Ahli Hukum Pidana Tunjukkan Kerancuan Terkait Restitusi pada Putusan Herry Wirawan
Harkrisnowo mengungkapkan kerancauan terkait restitusi dalam putusan terdakwa tindak pidana rudakpaksa terhadap 13 santriwati, Herry Wirawan.
Penulis: Gita Irawan
Editor: Hasanudin Aco
Kerancuan kedua, lanjut dia, terjadi karena pengadilan membebankan pembayar restitusi kepada Kementerian Pemberdayaan Perempuan dan Perlindungan Anak karena lembaga tersebut dianggap mewakili negara untuk melindungi anak.
Akan tetapi Undang-Undang nomor 31 tahun 2014 Tentang Perlindungan Saksi dan Korban sudah menentukan bahwa lembaga yang diberi mandat untuk mengurusi korban dan saksi termasuk mengajukan restitusi dan atau kompensasi kepada yang diajukan adalah Lembaga Perlindungan Saksi dan Korban (LPSK).

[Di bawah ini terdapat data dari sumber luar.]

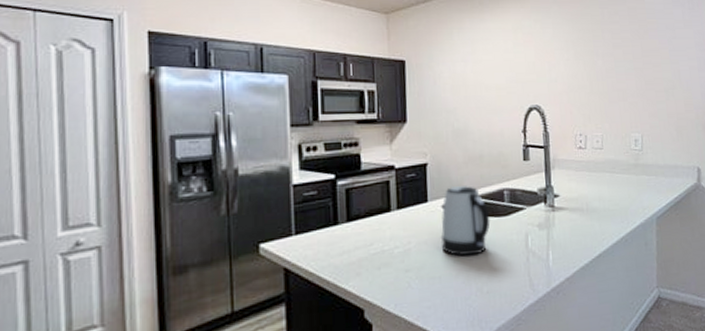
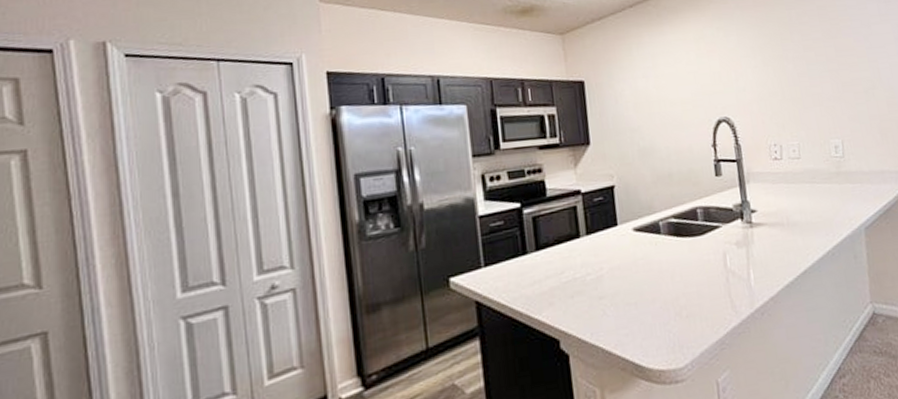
kettle: present [440,184,490,256] -> none [633,205,685,280]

Dalam putusan tersebut, lanjut dia, besaran angka restitusi dihitung oleh LPSK.
"Oleh karenanya restitusi dimintakan oleh korban kepada pengadilan melalui LPSK. Jadi di sini kita melihat ada beberapa kerancuan yang perlu diperhatikan," kata dia.
Ia mengaku senang karena pengadilan telah berorientasi pada kepentingan korban.
Namun demikian, kata dia, tidak seyogyanya kepentingan korban dijadikan alasan untuk melanggar ketentuan-ketentuan yang sudah ada.
Terkait hal tersebut menurutnya perlu dipikirkan bersama mengenai ketentuan lebih lanjut restitusi atau kompensasi pada korban atau kompensasi atau meminjam konsep dari negara lain yang sudah memilikinya.
"Tentu perlu dipikirkan mekanismenya dan bagaimana sumber keuangannya. Dan persyaratan yang sangat tepat mengenai siapa yang bisa memperoleh restitusi dan kompensasi," kata dia.